Kabarberita911
Fast mobile article powered by Nexiamath-SEO AMP.
AMP Article

Usai Salah Baca Teks Pancasila Saat HUT RI, Plt Bupati Pati Minta Maaf

Published Agustus 19, 2026 · Updated Agustus 19, 2026 · By Michael Lopez - kabarberita911.com

Foto : Michael Lopez - kabarberita911.com

Plt Bupati Pati Mohon Maaf Setelah Salah Lafalkan Sila Kedua Pancasila di Upacara HUT RI ke-81

Momen Salah Baca yang Viral

Kabarberita911.com – Sebuah rekaman video yang tersebar luas di media sosial memperlihatkan Plt Bupati Pati, Risma Ardhi Chandra, keliru saat membacakan sila kedua Pancasila dalam upacara peringatan Hari Kemerdekaan ke-81 RI di Alun-alun Kabupaten Pati, Senin (17/8). Sebagai inspektur upacara, Chandra seharusnya melafalkan "Kemanusiaan yang Adil dan Beradab," namun yang keluar dari mulutnya justru redaksi yang tidak sesuai.

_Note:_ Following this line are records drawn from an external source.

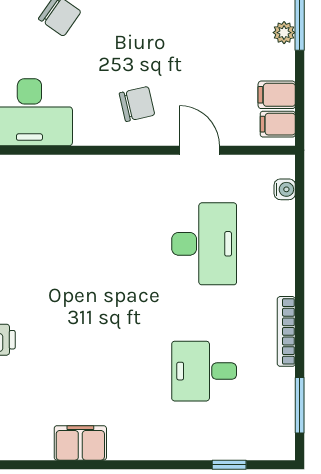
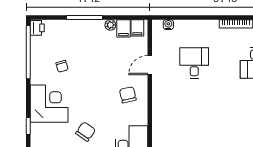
plant: (284, 33) -> (110, 25), moved
desk: (204, 244) -> (194, 63), width x0.73

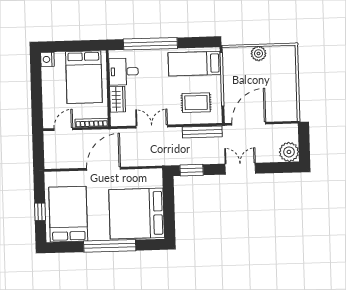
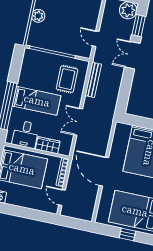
bed: (194, 64) -> (37, 101), moved, turned -90
door: (249, 124) -> (96, 39), width x0.53
window: (192, 170) -> (139, 26), moved

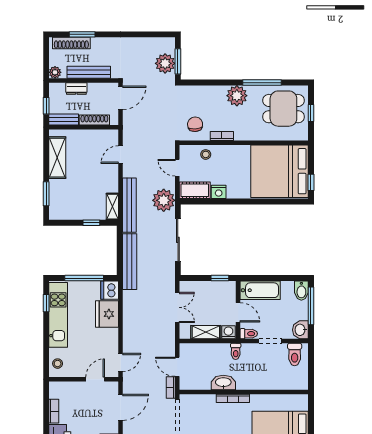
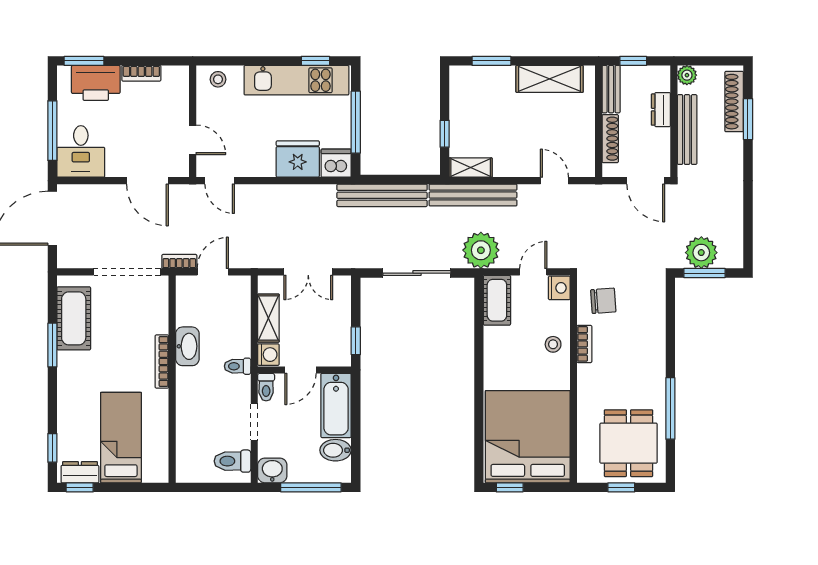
plant: (237, 96) -> (649, 368), removed
stool: (206, 154) -> (553, 344), moved
nightstand: (219, 192) -> (559, 288), moved, turned 180
bidet: (301, 291) -> (336, 450), moved

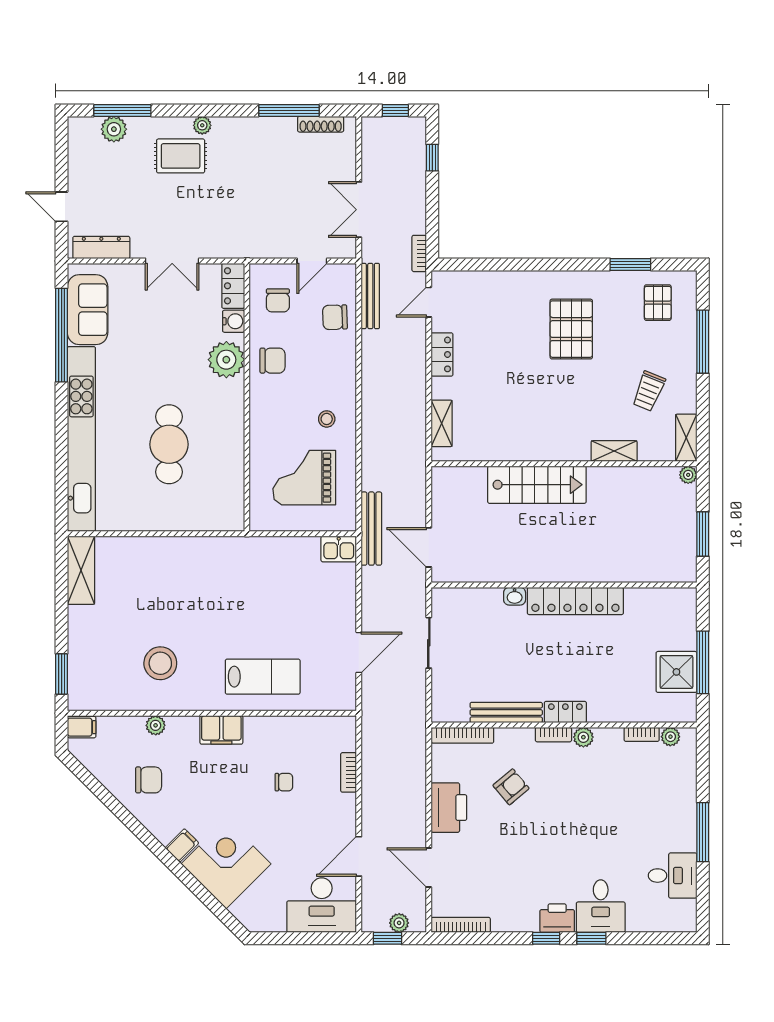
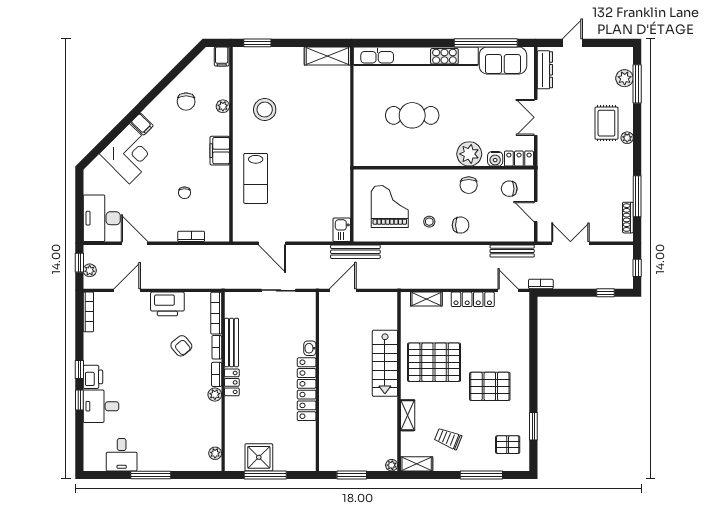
chair: (335, 317) -> (461, 225), moved, turned 92
locker: (442, 354) -> (473, 299), width x1.53
pallet: (535, 412) -> (434, 362), added
bookcase: (642, 734) -> (217, 347), moved

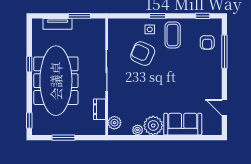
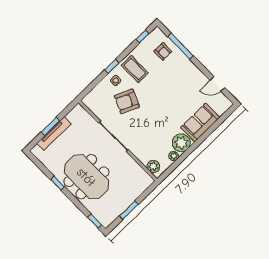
window: (79, 16) -> (50, 126), moved
tv unit: (58, 24) -> (54, 134), width x1.41
meeting table: (56, 81) -> (86, 177), width x0.73
dresser: (99, 109) -> (134, 167), removed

"Pancasila. Satu, ketuhanan Yang Maha Esa. Two, keadilan yang adil dan beradab,"

Keliruan tersebut langsung berdampak pada peserta upacara yang tidak lagi serempak saat menirukan teks. Meski demikian, sila ketiga hingga kelima tetap dibacakan dengan tepat oleh Chandra.

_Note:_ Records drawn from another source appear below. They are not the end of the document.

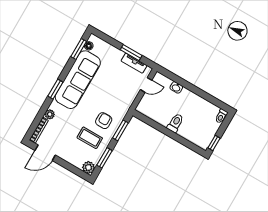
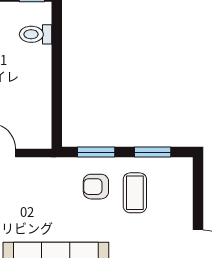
toilet: (175, 123) -> (36, 34), moved
plant: (88, 167) -> (182, 168), removed

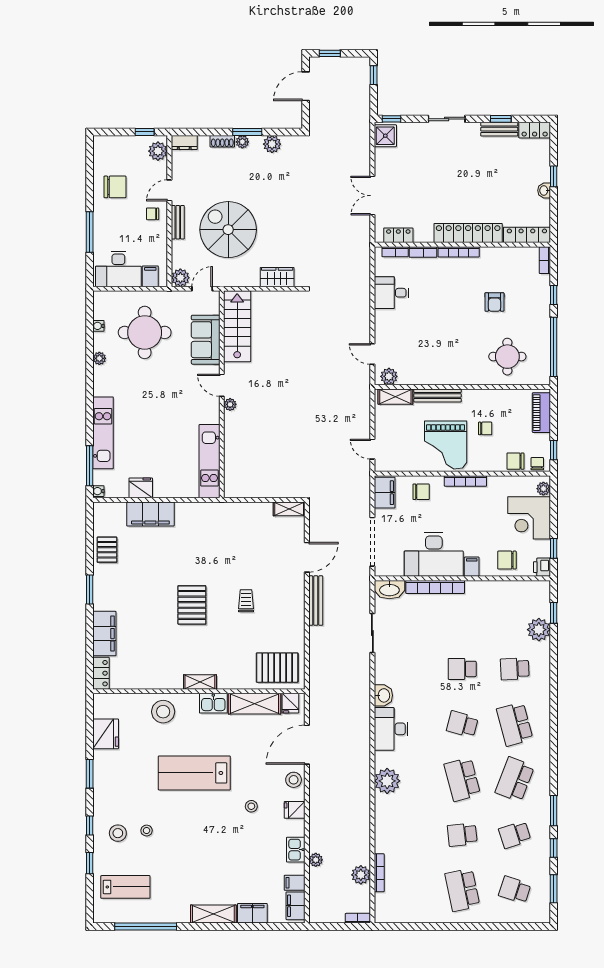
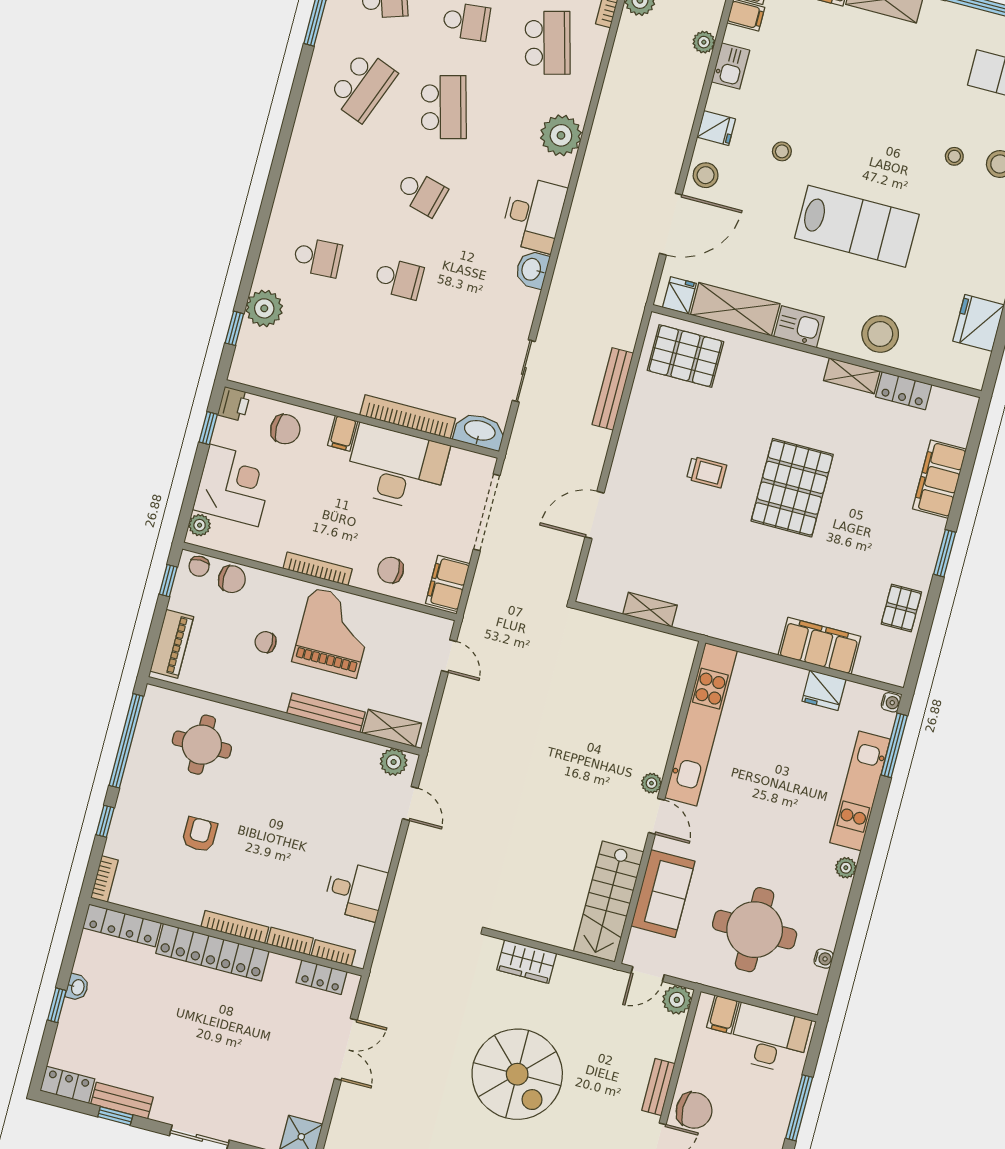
chair: (153, 214) -> (694, 1110), width x1.87, depth x1.87
spiral stairs: (228, 230) -> (517, 1074), moved
plant: (99, 358) -> (846, 868), moved
kitchen unit: (209, 461) -> (701, 724), width x1.36
shelving: (289, 509) -> (650, 610), moved
trolley: (246, 601) -> (707, 472), turned -90
bench: (316, 601) -> (613, 389), moved
pallet: (192, 605) -> (792, 488), width x1.37, depth x1.41
locker: (101, 673) -> (904, 391), moved, turned -90
shelving: (200, 682) -> (852, 376), moved
school desk: (515, 724) -> (548, 43), moved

Permohonan Maaf dan Penjelasan Kondisi Fisik

Menanggapi viralnya insiden itu, Chandra menyampaikan permintaan maaf kepada warga Kabupaten Pati maupun seluruh rakyat Indonesia. Ia menegaskan bahwa kesalahan tersebut terjadi secara tidak sengaja karena kondisi tubuhnya yang sedang tidak baik pada hari kejadian.

"Jadi kami ucapkan permohonan maaf untuk masyarakat Kabupaten Pati dan seluruh masyarakat Republik Indonesia itu sekali lagi tidak sengaja memang kondisinya benar-benar posisi waktu itu kurang, enggak enak badan,"

Menurut Chandra, rangkaian kegiatan menyambut kemerdekaan berlangsung sangat padat hingga larut malam, sehingga konsentrasi tubuhnya menurun drastis.

"Rangkaian kegiatan yang sampai malam-malam, sehingga konsentrasinya benar-benar kurang. Jadi kami mohon maaf sekali lagi,"

Tubuh Keringat Dingin di Pagi Hari Upacara

Chandra mengungkapkan bahwa sejak pagi menjelang pelaksanaan upacara, tubuhnya sudah mengeluarkan keringat dingin. Kendati demikian, ia tetap menjalankan tugas sebagai inspektur karena posisi 17 Agustus menuntutnya untuk hadir dan memimpin jalannya acara.

"Pagi hari itu kondisinya sudah keringat dingin, cuman karena posisi 17 Agustus saya harus kuat tapi ternyata fisik manusia tidak bisa kalau memang kondisi seperti itu akhirnya blank. Itu di luar prediksi kami,"

Penjelasan tersebut disampaikan Chandra kepada wartawan pada Rabu (19/8), sebagaimana dikutip dari Detik.

Related Reading

Frequently Asked Questions

What is Usai Salah Baca Teks Pancasila Saat?

Usai Salah Baca Teks Pancasila Saat is the main topic of this guide. The article explains the context, practical details, and next steps readers should understand.

Why does Usai Salah Baca Teks Pancasila Saat matter?

Usai Salah Baca Teks Pancasila Saat matters because readers are looking for a useful answer, not just a short summary. Good content should match search intent and help them decide what to do next.